Recent studies indicate that the popular anti-clotting drug Plavix (clopidogrel bisulfate) may be linked to an increased risk for severe bouts of gastrointestinal bleeding and other serious side effects. Signs and symptoms of Plavix-induced gastrointestinal bleeding may include fatigue, weakness, abdominal pain, and vomiting blood. Unfortunately, episodes of gastrointestinal bleeding caused by Plavix can have fatal outcomes.
What’s the problem?
First approved by the U.S. Food & Drug Administration (FDA) in 1997, Plavix is a widely used clotting agent typically prescribed for the prevention of blood clots and to reduce the risk of heart attacks and strokes. With annual sales approaching $4 billion, Plavix is currently the sixth best-selling drug in the United States.
Within a year of its release, federal health regulators began expressing concern with claims made by Plavix’s manufacturers, Bristol-Myers Squibb/Sanofi Pharmaceuticals. The FDA charged the companies with falsely claiming that Plavix was more effective than aspirin at treating heart disease.
Making matters worse, research published in the New England Journal of Medicine (NEJM) found that individuals taking Plavix were 12 times more likely than those taking aspirin and a proton pump inhibitor heartburn drug to suffer from severe gastrointestinal bleeding and chronic ulcers. Additionally, the study revealed that Plavix and aspirin together offered consumers absolutely no benefit over a standard low-dose aspirin regimen. The research also linked Plavix to an increased risk for moderate and serious internal bleeding. The study’s authors concluded that the serious risks associated with the drug could not be justified by its marginal overall benefits.
Gastrointestinal Bleeding Signs and Symptoms
The gastrointestinal (GI) tract consists of the esophagus, stomach, small intestine, large intestine, colon, rectum and anus. GI bleeding can occur in any one or more of these areas, but is typically divided into:
- Upper GI bleeding (esophagus, stomach, and the first part of the small intestine)
- Lower GI bleeding (small intestine, large intestine, bowels, rectum or anus)
Signs and symptoms of Plavix-induced gastrointestinal bleeding may include:
- dark, tarry stools
- large amounts of blood passed from the rectum
- small amounts of blood in the toilet bowl, on toilet paper, or in streaks on stool
- vomiting blood
GI Bleeding Treatment Options
According to the Mayo Clinic, depending on the source of the problem, there are a variety of treatment options available for individuals suffering from gastrointestinal bleeding:
- Endoscopic thermal probe – used to treat bleeding ulcers and other bleeding issues by coagulating the blood vessel or abnormal tissue.

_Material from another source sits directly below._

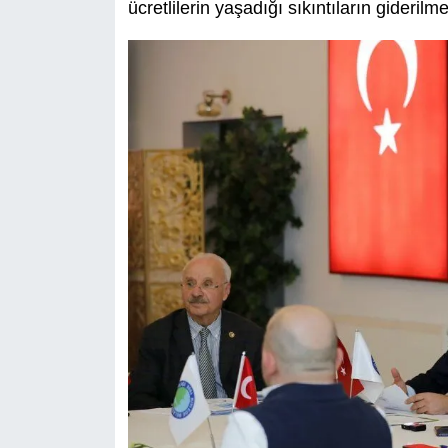
ücretlilerin yaşadığı sıkıntıların giderilmes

- Argon plasma coagulation and radiofrequency ablation – thermal technique used to treat abnormal blood vessels in the stomach, small intestine and colon.

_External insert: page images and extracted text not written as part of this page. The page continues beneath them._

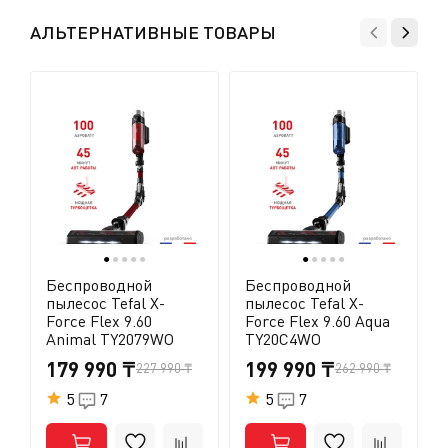
АЛЬТЕРНАТИВНЫЕ ТОВАРЫ
●
●
●
●
●
●
●
●
●
●
Беспроводной
Беспроводной
пылесос Tefal X-
пылесос Tefal X-
Force Flex 9.60
Force Flex 9.60 Aqua
Animal TY2079WO
TY20C4WO
179 990 ₸
199 990 ₸
227 990 ₸
262 990 ₸
5
7
5
7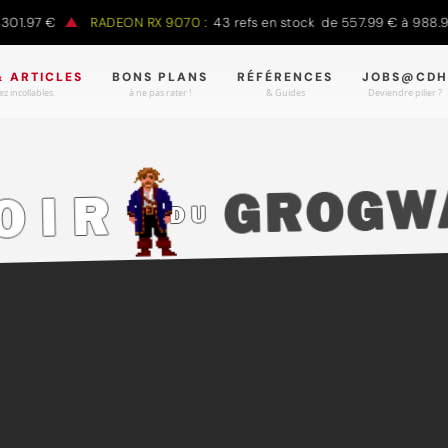
7 €
RADEON RX 9070 :
43 refs en stock de 557.99 € à 988.90 €
& ARTICLES
BONS PLANS
RÉFÉRENCES
JOBS@CDH
z incollables.
à ne pas rater !
& Guides
Deviendre pilier ?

- Endoscopic clips – synthetic clips used to close a bleeding vessel or other defective tissue.
- Endoscopic band ligation – technique that uses special rubber bands to treat bleeding hemorrhoids and bleeding vessels in the esophagus.
- Endoscopic cryotherapy – freezes abnormal blood vessels in the stomach.
- Endoscopic intravariceal cyanoacrylate injection – uses a special glue to treat difficult breathing from abnormal blood vessels in the stomach.
- Angiographic embolization – injects particles directly into the blood vessel to stop bleeding.
Because GI bleeding may be indicative of a serious underlying disease, failure to seek prompt treatment can result in adverse complications and permanent damage. Once the underlying issue is conclusively diagnosed, it is important that the patient follows the treatment plan that his or her doctor designs to reduce the risk of potential complications, which may include:
- anemia (low red blood cell count)
- need for blood transfusion
- spread of cancer
- spread of infection
Each year, more than 300,000 patients are hospitalized with gastrointestinal bleeding. Approximately 150 out of every 100,000 people experience some form of GI bleeding during the course of their lives. Nearly three-quarters of GI bleeding incidents occur in the upper GI tract, and roughly half of all GI bleeds are caused by peptic ulcer disease. The mortality rate for gastrointestinal bleeding currently stands at around 10%, and this percentage increases with age as patients begin to have multiple contributing factors. In patients under the age of 50, however, the most common cause of GI bleeding is hemorrhoids.